> _Task objective_:
I need the number of lines in the data that contain the word "size", and nothing beyond it.

> _Records to process_:

---*---

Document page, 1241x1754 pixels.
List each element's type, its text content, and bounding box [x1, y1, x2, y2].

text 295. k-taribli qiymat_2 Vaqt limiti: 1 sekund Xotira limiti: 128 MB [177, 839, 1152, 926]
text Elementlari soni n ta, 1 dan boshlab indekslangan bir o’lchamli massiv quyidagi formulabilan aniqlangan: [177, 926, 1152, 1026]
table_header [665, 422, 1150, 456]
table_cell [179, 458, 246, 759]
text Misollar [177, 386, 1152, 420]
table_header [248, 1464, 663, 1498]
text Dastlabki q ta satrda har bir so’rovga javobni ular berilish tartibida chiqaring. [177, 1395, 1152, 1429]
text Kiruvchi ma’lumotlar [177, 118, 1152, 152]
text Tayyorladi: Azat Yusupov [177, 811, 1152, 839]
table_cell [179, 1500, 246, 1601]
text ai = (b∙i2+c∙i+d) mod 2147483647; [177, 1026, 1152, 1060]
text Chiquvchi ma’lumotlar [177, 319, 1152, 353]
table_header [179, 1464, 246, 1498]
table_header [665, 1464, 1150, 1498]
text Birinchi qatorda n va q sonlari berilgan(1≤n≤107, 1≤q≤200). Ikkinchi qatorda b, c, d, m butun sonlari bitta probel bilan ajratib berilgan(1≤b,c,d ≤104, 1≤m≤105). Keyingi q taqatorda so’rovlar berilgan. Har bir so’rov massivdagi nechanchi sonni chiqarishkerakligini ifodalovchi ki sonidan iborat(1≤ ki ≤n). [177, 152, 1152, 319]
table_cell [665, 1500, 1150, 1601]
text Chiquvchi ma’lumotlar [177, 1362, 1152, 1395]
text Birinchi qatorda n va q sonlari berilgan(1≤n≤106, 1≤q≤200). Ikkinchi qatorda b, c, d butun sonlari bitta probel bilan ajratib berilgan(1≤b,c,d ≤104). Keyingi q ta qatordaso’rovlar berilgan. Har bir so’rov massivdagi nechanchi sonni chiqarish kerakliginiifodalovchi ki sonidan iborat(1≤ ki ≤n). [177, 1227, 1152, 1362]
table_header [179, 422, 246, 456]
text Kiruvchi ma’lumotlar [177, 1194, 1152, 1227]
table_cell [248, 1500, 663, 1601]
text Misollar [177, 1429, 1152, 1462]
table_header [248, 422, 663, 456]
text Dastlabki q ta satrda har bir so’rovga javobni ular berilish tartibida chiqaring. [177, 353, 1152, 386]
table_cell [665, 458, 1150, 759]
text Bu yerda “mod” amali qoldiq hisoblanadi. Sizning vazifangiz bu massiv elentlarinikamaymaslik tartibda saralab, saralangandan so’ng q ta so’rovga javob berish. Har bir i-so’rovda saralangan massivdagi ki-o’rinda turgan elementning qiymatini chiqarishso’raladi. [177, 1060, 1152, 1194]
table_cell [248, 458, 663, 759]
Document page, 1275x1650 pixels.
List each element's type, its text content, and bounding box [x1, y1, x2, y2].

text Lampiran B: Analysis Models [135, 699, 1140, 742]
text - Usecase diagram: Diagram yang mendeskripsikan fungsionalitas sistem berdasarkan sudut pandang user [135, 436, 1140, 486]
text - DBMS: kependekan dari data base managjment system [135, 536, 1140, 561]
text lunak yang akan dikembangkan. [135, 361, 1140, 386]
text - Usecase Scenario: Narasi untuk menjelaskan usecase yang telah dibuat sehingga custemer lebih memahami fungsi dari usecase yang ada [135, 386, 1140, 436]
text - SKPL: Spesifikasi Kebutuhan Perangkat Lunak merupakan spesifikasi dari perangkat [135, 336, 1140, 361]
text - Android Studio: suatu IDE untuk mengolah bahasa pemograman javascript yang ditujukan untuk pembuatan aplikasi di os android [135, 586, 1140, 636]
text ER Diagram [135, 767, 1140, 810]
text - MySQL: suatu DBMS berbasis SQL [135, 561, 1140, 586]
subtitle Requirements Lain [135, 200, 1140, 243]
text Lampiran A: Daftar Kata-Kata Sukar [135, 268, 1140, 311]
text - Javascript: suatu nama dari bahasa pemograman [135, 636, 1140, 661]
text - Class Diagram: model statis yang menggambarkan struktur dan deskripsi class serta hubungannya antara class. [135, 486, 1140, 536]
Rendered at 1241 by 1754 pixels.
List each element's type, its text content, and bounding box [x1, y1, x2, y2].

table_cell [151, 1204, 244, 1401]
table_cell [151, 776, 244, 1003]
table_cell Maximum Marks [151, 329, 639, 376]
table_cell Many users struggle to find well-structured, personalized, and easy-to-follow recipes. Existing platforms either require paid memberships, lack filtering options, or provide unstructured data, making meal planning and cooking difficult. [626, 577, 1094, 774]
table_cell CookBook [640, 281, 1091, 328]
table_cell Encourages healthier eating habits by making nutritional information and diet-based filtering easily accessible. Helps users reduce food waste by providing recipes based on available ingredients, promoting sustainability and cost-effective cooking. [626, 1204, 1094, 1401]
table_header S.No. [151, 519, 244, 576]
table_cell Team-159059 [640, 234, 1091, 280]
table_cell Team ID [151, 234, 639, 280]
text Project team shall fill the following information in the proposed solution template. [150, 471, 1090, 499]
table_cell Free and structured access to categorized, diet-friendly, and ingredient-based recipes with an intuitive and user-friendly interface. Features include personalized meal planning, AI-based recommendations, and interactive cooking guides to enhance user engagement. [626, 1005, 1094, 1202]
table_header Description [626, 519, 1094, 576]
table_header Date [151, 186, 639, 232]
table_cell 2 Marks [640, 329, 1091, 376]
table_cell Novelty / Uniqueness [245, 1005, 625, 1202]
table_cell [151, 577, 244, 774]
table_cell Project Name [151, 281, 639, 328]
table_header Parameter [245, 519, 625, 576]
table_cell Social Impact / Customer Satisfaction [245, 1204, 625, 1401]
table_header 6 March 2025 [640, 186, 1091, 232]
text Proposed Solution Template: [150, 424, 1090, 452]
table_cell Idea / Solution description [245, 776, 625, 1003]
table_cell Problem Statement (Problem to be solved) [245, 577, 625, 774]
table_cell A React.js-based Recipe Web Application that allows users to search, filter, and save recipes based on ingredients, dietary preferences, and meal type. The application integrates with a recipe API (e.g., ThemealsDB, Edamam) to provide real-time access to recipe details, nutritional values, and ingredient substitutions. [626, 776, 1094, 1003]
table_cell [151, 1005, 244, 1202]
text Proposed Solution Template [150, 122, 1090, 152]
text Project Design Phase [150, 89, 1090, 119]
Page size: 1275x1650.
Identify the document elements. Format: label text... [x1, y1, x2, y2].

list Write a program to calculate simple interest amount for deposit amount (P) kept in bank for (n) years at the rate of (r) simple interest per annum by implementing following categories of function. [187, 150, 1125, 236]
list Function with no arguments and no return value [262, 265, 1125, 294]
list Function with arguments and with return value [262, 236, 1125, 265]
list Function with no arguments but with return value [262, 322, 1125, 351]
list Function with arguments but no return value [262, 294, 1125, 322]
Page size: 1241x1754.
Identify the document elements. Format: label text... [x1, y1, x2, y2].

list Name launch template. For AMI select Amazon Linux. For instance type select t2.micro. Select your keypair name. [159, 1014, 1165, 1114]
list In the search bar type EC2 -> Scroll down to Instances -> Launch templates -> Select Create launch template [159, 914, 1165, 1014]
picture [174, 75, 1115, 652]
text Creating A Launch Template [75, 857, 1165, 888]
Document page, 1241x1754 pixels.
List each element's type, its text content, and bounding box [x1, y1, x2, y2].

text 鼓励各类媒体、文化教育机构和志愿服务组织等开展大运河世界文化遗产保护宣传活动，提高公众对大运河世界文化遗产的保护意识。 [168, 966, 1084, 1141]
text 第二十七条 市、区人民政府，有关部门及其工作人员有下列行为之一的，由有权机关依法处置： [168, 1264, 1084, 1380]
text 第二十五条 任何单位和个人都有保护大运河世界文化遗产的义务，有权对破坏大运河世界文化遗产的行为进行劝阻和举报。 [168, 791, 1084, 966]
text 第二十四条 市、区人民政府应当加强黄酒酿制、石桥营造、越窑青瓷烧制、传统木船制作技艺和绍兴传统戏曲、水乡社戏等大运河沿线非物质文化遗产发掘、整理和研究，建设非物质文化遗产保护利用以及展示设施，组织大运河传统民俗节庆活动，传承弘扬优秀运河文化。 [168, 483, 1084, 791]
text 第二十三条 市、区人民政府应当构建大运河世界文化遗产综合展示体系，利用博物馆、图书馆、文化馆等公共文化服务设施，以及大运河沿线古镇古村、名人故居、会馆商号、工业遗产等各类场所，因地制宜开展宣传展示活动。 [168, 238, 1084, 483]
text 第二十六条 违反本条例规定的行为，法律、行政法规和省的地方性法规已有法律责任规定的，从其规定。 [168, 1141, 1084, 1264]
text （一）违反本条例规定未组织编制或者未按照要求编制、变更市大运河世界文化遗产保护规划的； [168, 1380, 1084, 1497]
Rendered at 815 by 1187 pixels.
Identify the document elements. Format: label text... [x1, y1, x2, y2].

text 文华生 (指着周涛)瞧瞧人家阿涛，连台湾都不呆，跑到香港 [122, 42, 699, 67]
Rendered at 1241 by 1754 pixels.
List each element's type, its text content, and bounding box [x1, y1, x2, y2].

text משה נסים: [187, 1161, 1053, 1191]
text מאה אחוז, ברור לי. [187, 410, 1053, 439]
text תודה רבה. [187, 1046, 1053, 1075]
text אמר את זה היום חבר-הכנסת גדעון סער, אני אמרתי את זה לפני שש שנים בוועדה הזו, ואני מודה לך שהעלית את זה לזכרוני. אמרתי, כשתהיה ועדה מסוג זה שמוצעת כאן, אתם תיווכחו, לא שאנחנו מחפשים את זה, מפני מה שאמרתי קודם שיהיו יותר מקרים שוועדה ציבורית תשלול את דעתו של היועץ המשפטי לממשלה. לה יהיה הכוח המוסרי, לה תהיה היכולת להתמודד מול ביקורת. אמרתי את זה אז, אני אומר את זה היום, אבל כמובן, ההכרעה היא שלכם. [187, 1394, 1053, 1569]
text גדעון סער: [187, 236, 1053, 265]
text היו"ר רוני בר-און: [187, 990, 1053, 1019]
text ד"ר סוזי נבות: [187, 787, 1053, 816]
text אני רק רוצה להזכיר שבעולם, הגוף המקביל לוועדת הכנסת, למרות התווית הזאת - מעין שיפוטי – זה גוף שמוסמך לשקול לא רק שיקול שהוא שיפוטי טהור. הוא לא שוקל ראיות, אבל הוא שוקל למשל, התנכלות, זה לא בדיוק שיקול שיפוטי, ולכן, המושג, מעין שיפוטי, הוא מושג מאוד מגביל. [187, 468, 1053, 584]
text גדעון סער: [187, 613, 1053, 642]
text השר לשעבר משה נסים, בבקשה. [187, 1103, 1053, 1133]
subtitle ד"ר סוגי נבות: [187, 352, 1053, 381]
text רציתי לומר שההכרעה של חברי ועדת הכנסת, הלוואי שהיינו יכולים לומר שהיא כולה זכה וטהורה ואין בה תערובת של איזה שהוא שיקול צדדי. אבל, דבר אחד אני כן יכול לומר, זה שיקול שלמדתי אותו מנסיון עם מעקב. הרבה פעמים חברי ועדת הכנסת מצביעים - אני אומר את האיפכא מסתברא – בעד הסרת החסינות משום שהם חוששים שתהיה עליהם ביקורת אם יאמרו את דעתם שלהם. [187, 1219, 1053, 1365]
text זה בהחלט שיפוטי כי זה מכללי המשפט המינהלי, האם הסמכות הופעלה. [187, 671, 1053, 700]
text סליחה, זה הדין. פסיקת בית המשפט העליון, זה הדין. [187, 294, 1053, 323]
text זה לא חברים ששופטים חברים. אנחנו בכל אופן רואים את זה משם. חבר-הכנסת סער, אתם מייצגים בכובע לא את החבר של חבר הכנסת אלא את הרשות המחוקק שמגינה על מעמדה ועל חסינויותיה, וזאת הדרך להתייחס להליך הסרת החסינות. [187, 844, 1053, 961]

---*---

> _Exercise solution_:
2